Members of the CMF together with some guests from the Worshipful Company of Founders were able to visit The Manufacturing Technology Centre, MTC in Ansty, near Coventry, to listen and learn about some of the latest developments in additive technology.
Host for the visit was Ruaridh Mitchinson, Technology Manager – Additive Manufacturing, National Centre for Additive Manufacturing who explained how the MTC is able, through its range of world leading technologies, equipment and support funding, be a technological playground to SMEs in the UK manufacturing sector, enabling them to seek advice from the MTC technicians and engineers and try out and test ideas, de-risking innovation.
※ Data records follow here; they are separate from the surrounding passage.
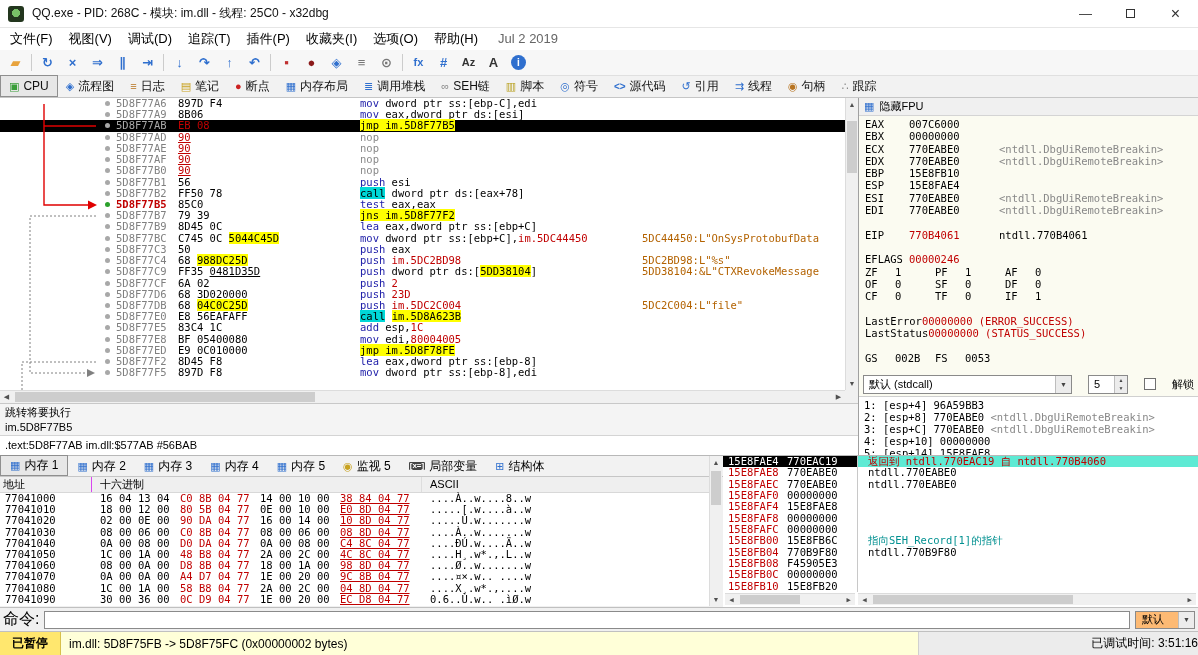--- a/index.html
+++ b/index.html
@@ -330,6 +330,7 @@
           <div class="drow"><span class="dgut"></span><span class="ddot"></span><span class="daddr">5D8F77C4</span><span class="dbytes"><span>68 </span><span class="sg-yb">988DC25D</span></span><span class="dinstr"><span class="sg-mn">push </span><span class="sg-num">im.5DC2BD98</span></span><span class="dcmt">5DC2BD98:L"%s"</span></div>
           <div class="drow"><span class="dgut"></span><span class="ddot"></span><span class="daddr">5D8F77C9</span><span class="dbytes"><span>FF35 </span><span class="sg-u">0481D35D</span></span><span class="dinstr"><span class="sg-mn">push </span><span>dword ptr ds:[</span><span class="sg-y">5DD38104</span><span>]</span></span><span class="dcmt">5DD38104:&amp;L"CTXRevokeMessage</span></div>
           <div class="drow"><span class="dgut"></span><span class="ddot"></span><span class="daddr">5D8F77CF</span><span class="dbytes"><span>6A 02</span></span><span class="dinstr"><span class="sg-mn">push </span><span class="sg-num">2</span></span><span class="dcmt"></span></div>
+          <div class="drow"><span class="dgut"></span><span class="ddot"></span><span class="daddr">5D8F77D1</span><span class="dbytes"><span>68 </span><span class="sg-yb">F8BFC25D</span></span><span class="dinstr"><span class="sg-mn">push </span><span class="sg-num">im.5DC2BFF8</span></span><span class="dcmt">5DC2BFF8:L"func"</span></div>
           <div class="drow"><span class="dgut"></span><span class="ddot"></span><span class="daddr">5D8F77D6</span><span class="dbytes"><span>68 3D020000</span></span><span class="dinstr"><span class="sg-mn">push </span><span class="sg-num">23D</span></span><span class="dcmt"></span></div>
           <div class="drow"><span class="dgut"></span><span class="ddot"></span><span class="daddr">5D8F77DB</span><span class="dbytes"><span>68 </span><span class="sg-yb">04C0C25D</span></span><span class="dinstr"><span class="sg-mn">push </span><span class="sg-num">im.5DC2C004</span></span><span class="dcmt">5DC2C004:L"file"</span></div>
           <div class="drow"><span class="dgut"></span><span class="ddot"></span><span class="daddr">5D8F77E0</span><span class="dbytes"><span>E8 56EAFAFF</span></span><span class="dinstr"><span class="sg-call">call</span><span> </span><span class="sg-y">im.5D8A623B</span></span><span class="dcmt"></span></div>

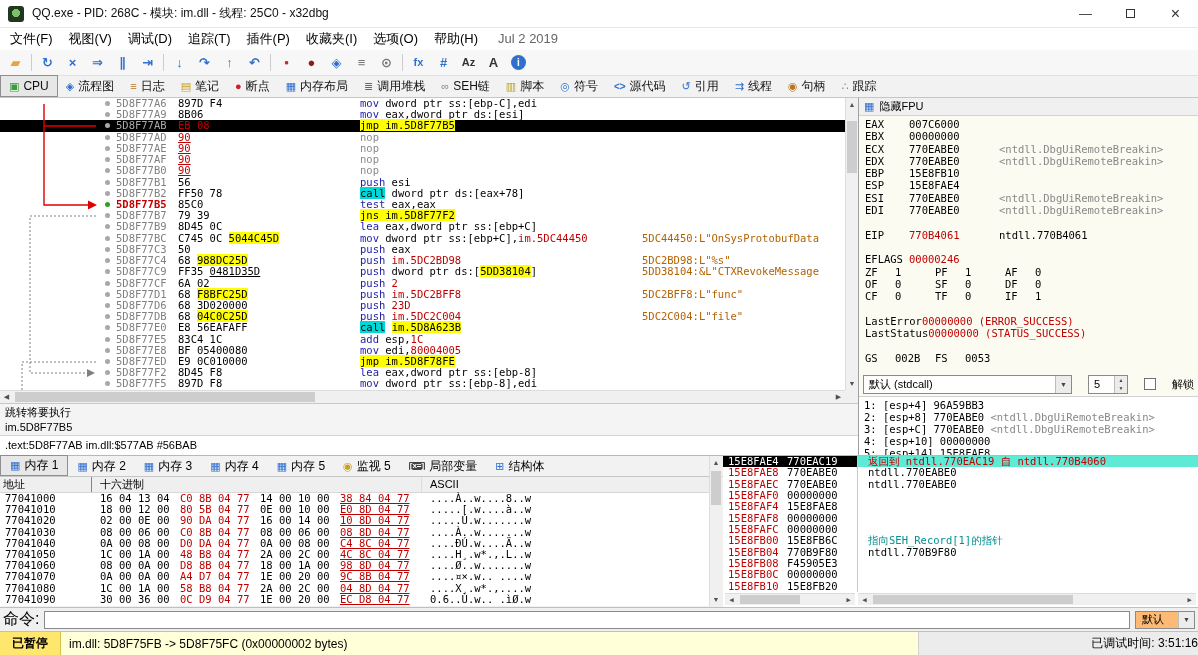--- a/index.html
+++ b/index.html
@@ -112,7 +112,7 @@
 
 
 #dumpheader{position:absolute;left:0;top:477px;width:709px;height:16px;background:#efefef;border-bottom:1px solid #d8d8d8;display:flex;font-size:11px;line-height:15px}
-.dh-addr{width:92px;padding-left:3px;border-right:1px solid #d946ef}
+.dh-addr{width:100px;padding-left:12px;border-right:6px solid #d946ef}
 .dh-hex{width:330px;padding-left:8px;border-right:1px solid #ddd}
 .dh-ascii{flex:1;padding-left:8px}
 #dump-rows{position:absolute;left:0;top:493px;width:709px;height:113px;background:#fff;font-family:"DejaVu Sans Mono",monospace;font-size:10.5px}

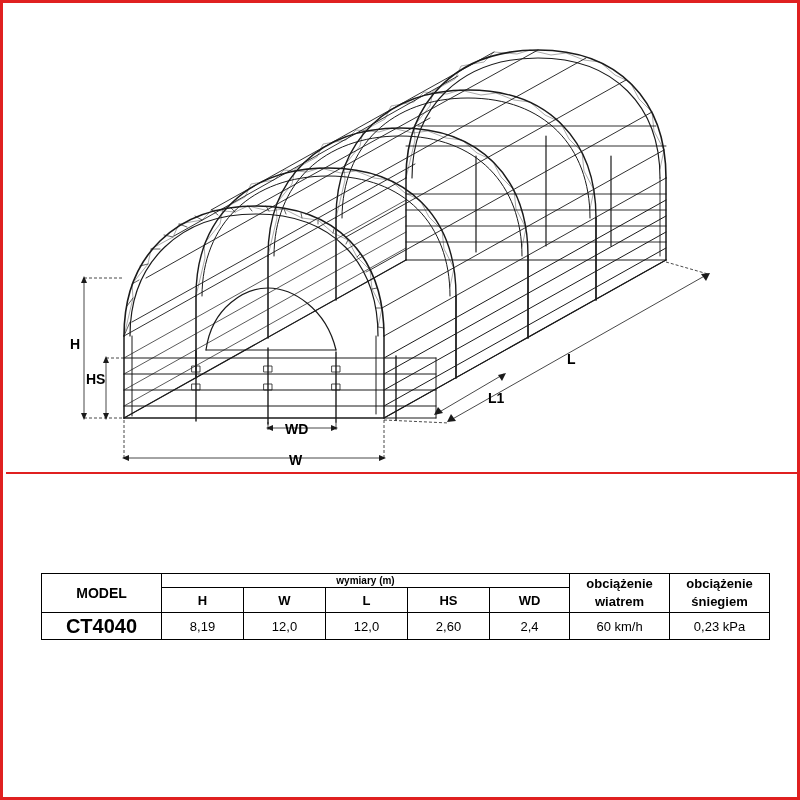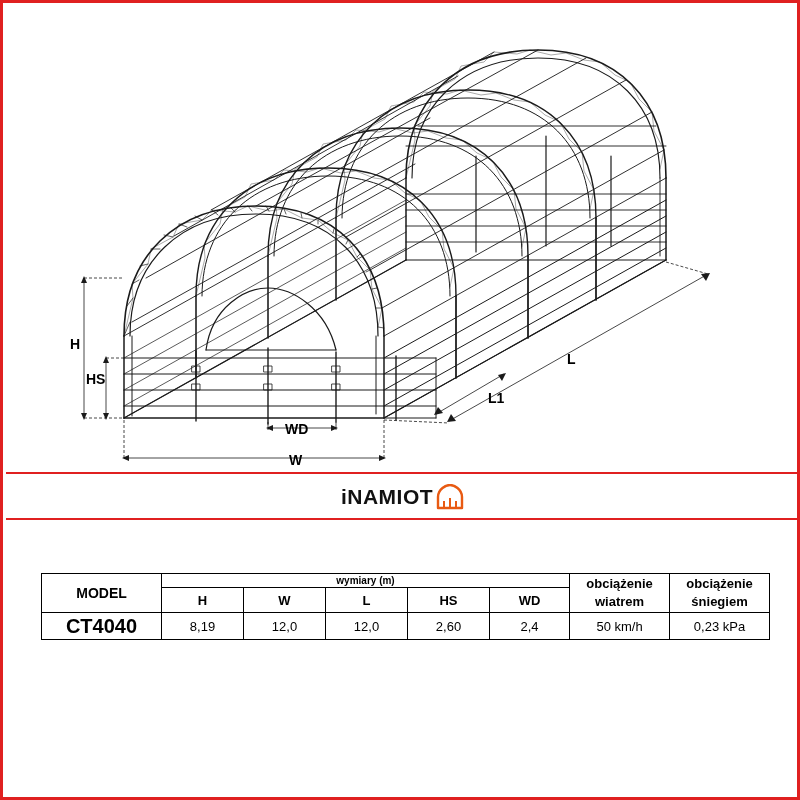--- a/index.html
+++ b/index.html
@@ -292,15 +292,6 @@
     </svg>
   </div>
 
-  <div class="logo-band">
-    <div class="logo-wrap">
-      <span class="logo-text">iNAMIOT</span>
-      <svg class="logo-mark" width="30" height="26" viewBox="0 0 30 26">
-        <path d="M3,24 L3,13 C3,5 11,1 15,1 C19,1 27,5 27,13 L27,24 Z" fill="none" stroke="#e85a12" stroke-width="2.4" stroke-linejoin="round"></path>
-        <path d="M15,24 L15,14 M9,24 L9,17 M21,24 L21,17" fill="none" stroke="#e85a12" stroke-width="2"></path>
-      </svg>
-    </div>
-  </div>
 
   <div class="table-zone">
     <table class="spec">

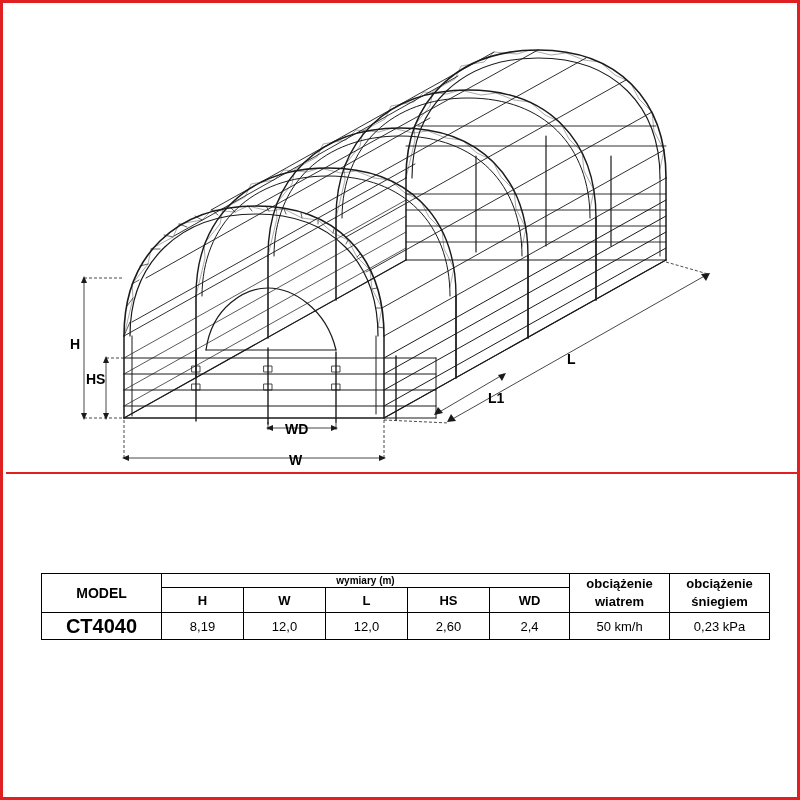--- a/index.html
+++ b/index.html
@@ -332,7 +332,7 @@
           <td class="val">12,0</td>
           <td class="val">2,60</td>
           <td class="val">2,4</td>
-          <td class="load-val">50 km/h</td>
+          <td class="load-val">60 km/h</td>
           <td class="load-val">0,23 kPa</td>
         </tr>
       </tbody>

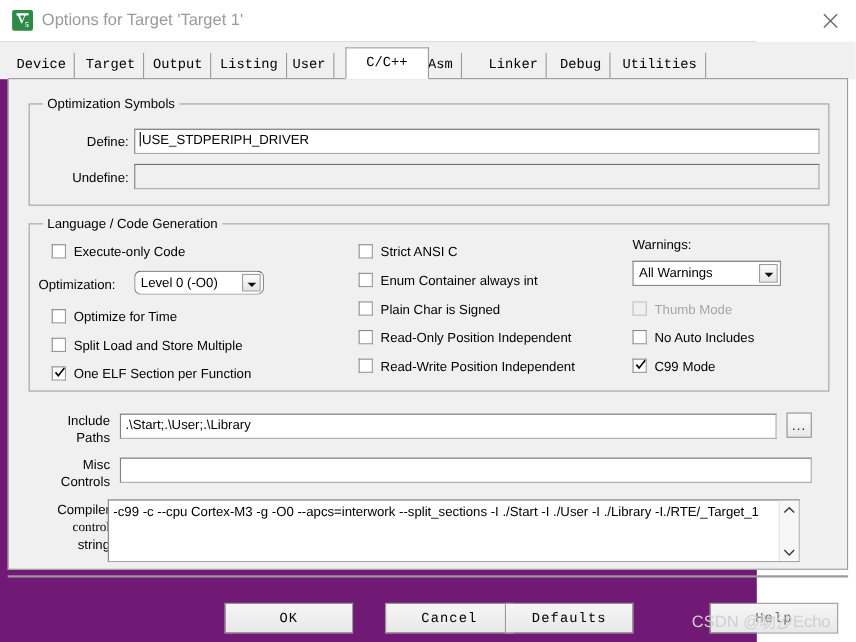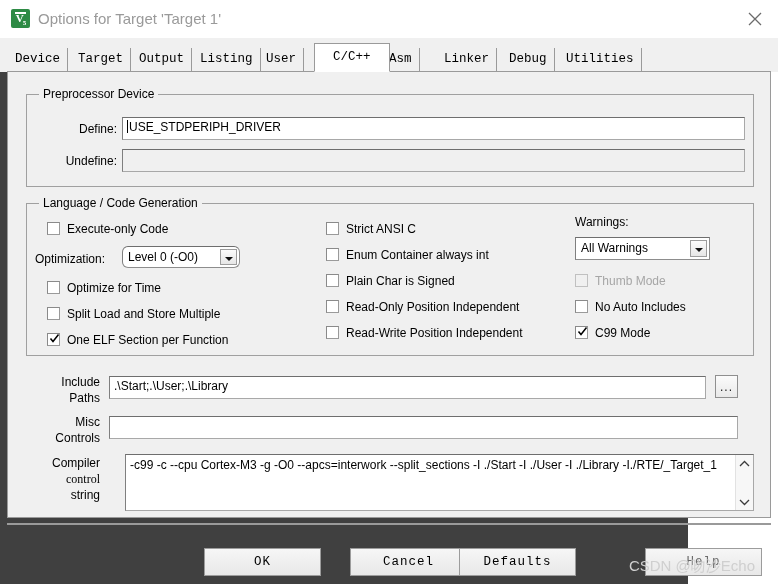--- a/index.html
+++ b/index.html
@@ -23,7 +23,7 @@
     position: relative;
     width: 688px;
     height: 584px;
-    background: #404040;
+    background: #701a75;
     box-sizing: border-box;
   }
 

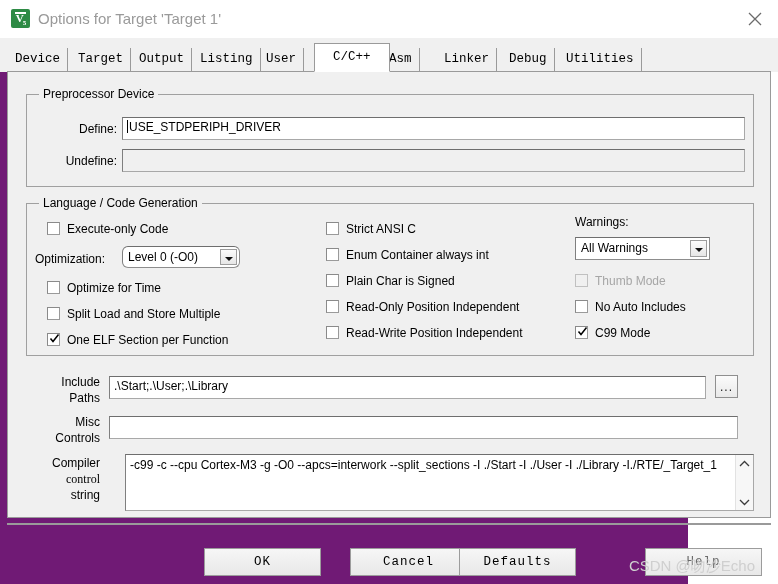--- a/index.html
+++ b/index.html
@@ -366,7 +366,7 @@
   <div id="page">
 
     <div class="groupbox" style="left:18px; top:22px; width:728px; height:93px;">
-      <div class="legend">Preprocessor Device</div>
+      <div class="legend">Optimization Symbols</div>
 
       <div class="lbl right" style="left:10px; top:27px; width:80px;">Define:</div>
       <div class="textbox" style="left:95px; top:22px; width:623px; height:23px;">

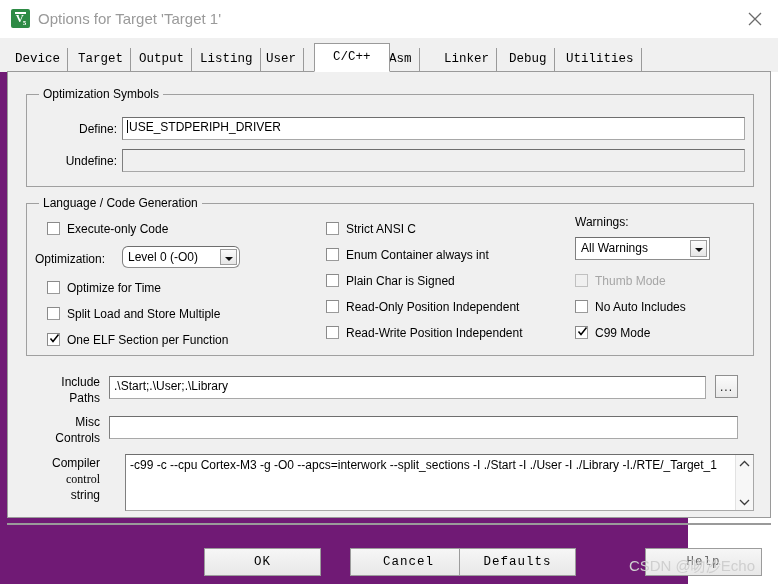--- a/index.html
+++ b/index.html
@@ -478,7 +478,7 @@
     <div class="lbl right" style="left:14px; top:400px; width:78px;font-family:Liberation Serif, serif;">control</div>
     <div class="lbl right" style="left:14px; top:416px; width:78px;">string</div>
 
-    <div id="cc-string-box" style="left:117px; top:382px; width:629px; height:57px;padding-left:8px;">
+    <div id="cc-string-box" style="left:90px; top:382px; width:629px; height:57px;padding-left:8px;">
       <div id="cc-string-text">-c99 -c --cpu Cortex-M3 -g -O0 --apcs=interwork --split_sections -I ./Start -I ./User -I ./Library -I./RTE/_Target_1</div>
       <div id="cc-scrollbar">
         <div class="sbtn up">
The MTC, which is part of the UK’s High Value Manufacturing Catapult has extensive experience across a range of industry sectors which is used to help develop manufacturing system solutions to solve industrial challenges for the short and longer term. It blends a range of services to focus on productivity improvements, cost reductions, innovation, de-risking the introduction of new technologies in the workplace and helping to accelerate the UK’s industrial growth.
Michael Moore then described an Innovate UK and industry co-funded project that the team from the MTC are doing with CMF members, Todmorden foundry, Weir Minerals, entitled “Improving Foundry Sustainability using 3D Printing of Patterns”. The foundry is a global supplier of equipment for the mining and mineral industry and many of the parts they engineer require large complex and carefully designed wooden patterns to be made and then stored (in dry conditions), until a sand mould for another cast part is required, which may only be occasionally. The ability to digitally store and then print the patterns in a highly recyclable polymer would mean that the wooden patterns were no longer needed and patterns would not need to be stored. Over time this could lead to significant savings in materials and costs for the foundry. The project is looking to understand the capabilities of the process and how resilient the resin materials are for repeated re-use, as part of a wider feasibility study for the foundry.
During the visit, members were able to have a tour to see the extensive facilities including metal powder bed fusion, design for AM and process simulation, polymer additive manufacturing, directed energy deposition, binder jetting, and ceramic AM, as well as a range of innovative joining technologies.
As one of the attendees so aptly noted, “What a fascinating visit. Until then I thought 3D printing was just 3D printing. I now realise that there is a whole new world of 3D printing”.